Their prices seem good, but I'm leary... you know the old saying: If it's too good to be true...


----------



## Homeless by Choice (Apr 15, 2016)

JeffHurl said:


> Has anyone done business with online retailer yankeedabbler.com?
> 
> Their prices seem good, but I'm leary... you know the old saying: If it's too good to be true...



 Great company as far as I am concerned. I have made several purchases from him. If you have questions, just call. The owner is usually busy but has always returned my phone calls.

LeRoy


----------



## J.Albert1949 (Feb 3, 2018)

I usually order decoders from Yankeedabbler.
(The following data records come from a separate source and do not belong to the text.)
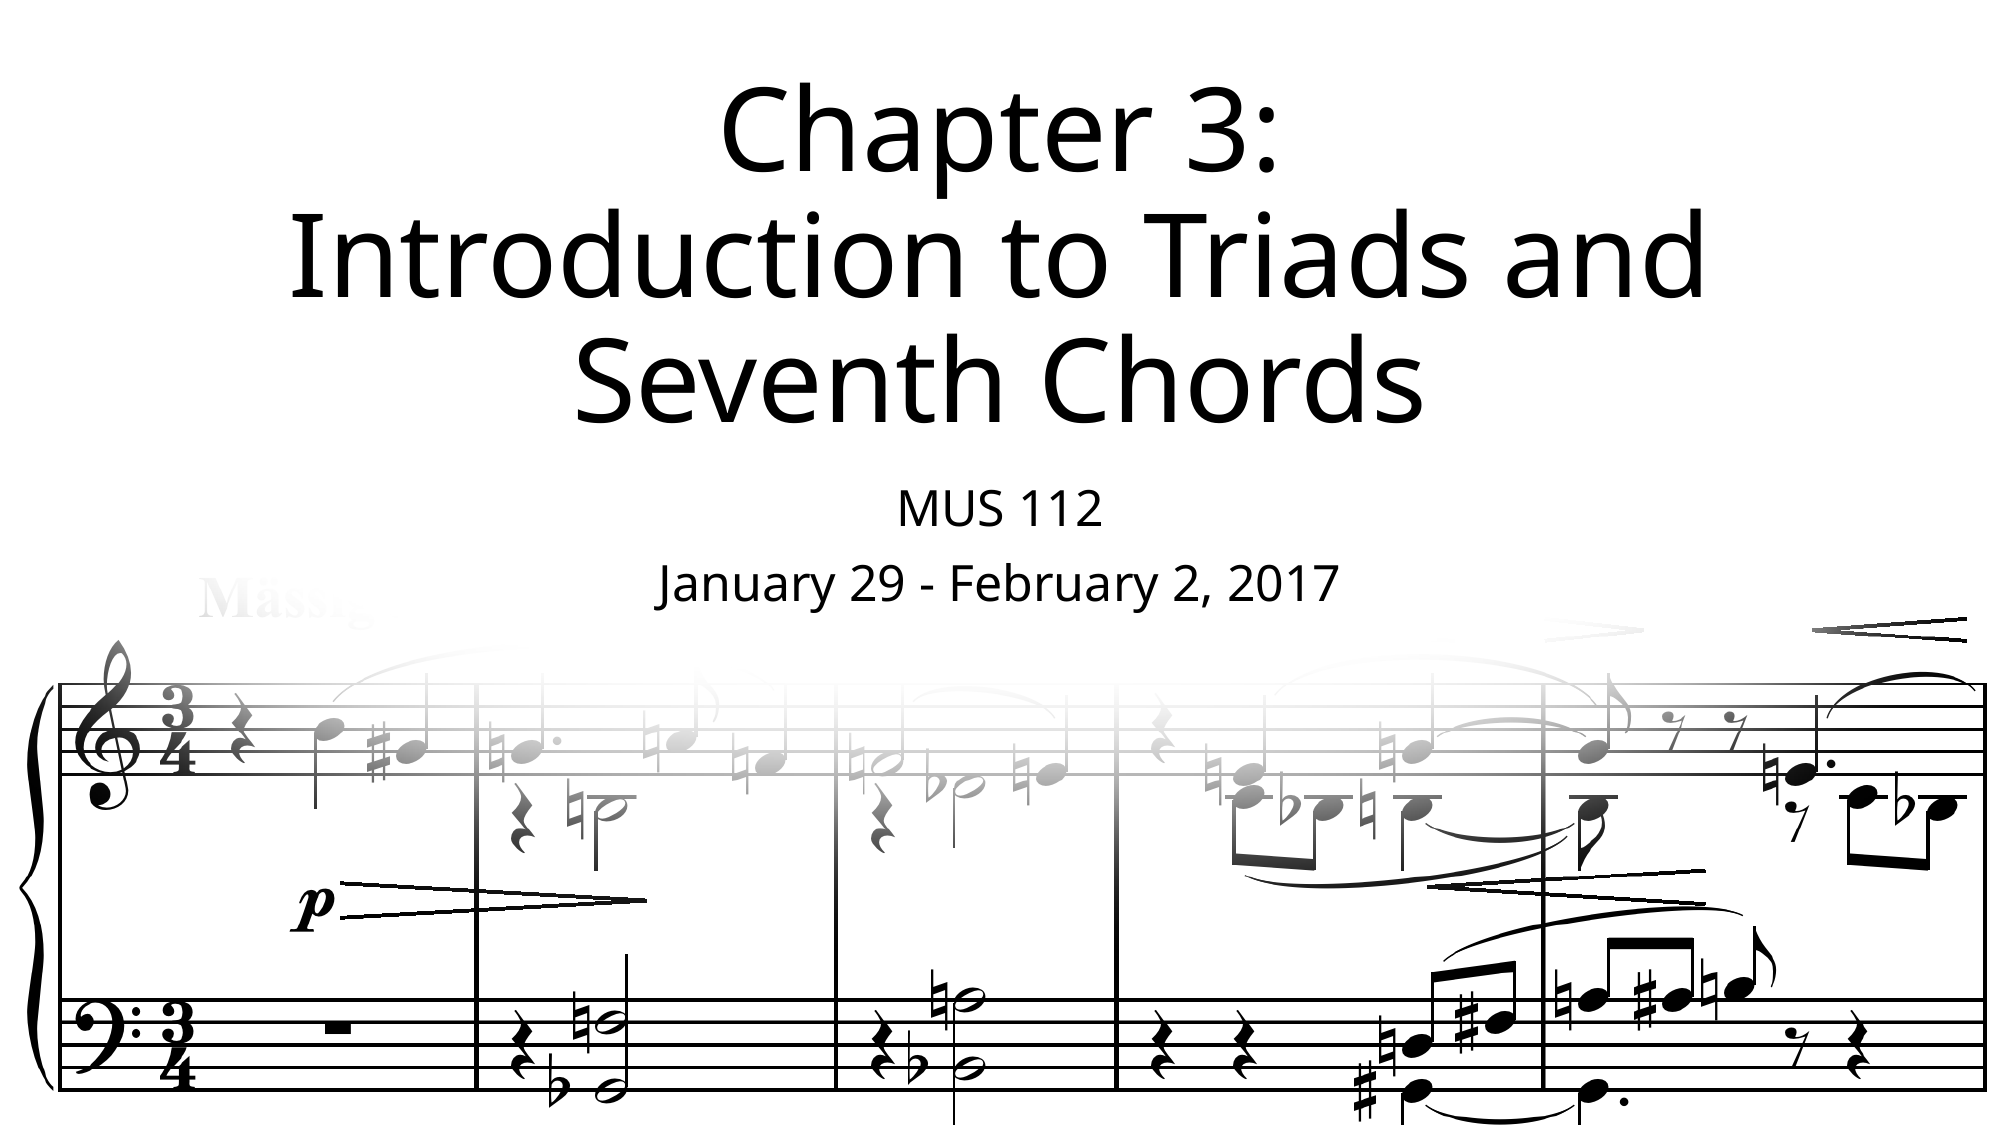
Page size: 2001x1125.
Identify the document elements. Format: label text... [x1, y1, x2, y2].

subtitle MUS 112 January 29 - February 2, 2017 [249, 476, 1750, 540]
title Chapter 3: Introduction to Triads and Seventh Chords [249, 63, 1750, 456]
picture [0, 540, 2000, 1125]
text_box [218, 331, 1687, 478]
Their shipping prices are good too.
When it's time to calculate shipping charges, select "by weight" for the best price.


----------



## JeffHurl (Apr 22, 2021)

Thanks for the replies! Just ordered 10 Peco PL10s from them.


----------



## GeeTee (Dec 23, 2020)

Yes , more than once , service is excellent , shipping very reasonable . Could use a better website and wider stock. Last order took from Tues to Sat , 4days from the time I ordered NJ - TX


----------



## CTValleyRR (Jul 26, 2014)

Absolutely. Two thumbs up. Also regulars at the Amherst Model Railroad Show.


----------



## JeffHurl (Apr 22, 2021)

Received shipping notification!


----------



## BigGRacing (Sep 25, 2020)

My best buddy up here uses them all the time as well


----------



## Severn (May 13, 2016)

I got an ho engine from them. No issues. Would buy from them again.


----------



## Dennis461 (Jan 5, 2018)

I live nearby, smaller store, subject to manufacturing whims.


----------



## kilowatt62 (Aug 18, 2019)

More than six orders from me. No issues. Quick shipment. 
Two thumbs up here.


----------



## Old_Hobo (Feb 20, 2014)

Dennis461 said:


> subject to manufacturing whims.


Aren’t we all…..


----------



## Homeless by Choice (Apr 15, 2016)

Homeless by Choice said:


> Great company as far as I am concerned. I have made several purchases from him. If you have questions, just call. The owner is usually busy but has always returned my phone calls.
> 
> LeRoy



I forgot to mention Discount Code for 7% off = *bnsf6951*


----------



## Stumpy (Mar 19, 2013)

I'll echo what the others have said. Good outfit.


----------



## 65steam (Dec 18, 2019)

I just learned that Yankee Dabbler will load custom sound files on DCC decoders for free. I recently placed an order for a decoder with a custom sound file request. The order was shipped so quickly that I thought my request must have been ignored, but I was wrong. Great prices and great service - highly recommended.


----------



## JeffHurl (Apr 22, 2021)

Yeah, I already received my first order, and placed another a couple of days ago.


----------



## Big Blue (Jan 25, 2017)

Do they service Intermountain engines running erratically?


----------



## silverfank (Sep 15, 2021)

How to check its stock then?
I would like to buy a few box car but i thought no items in the stock and they don't exclude the list.


----------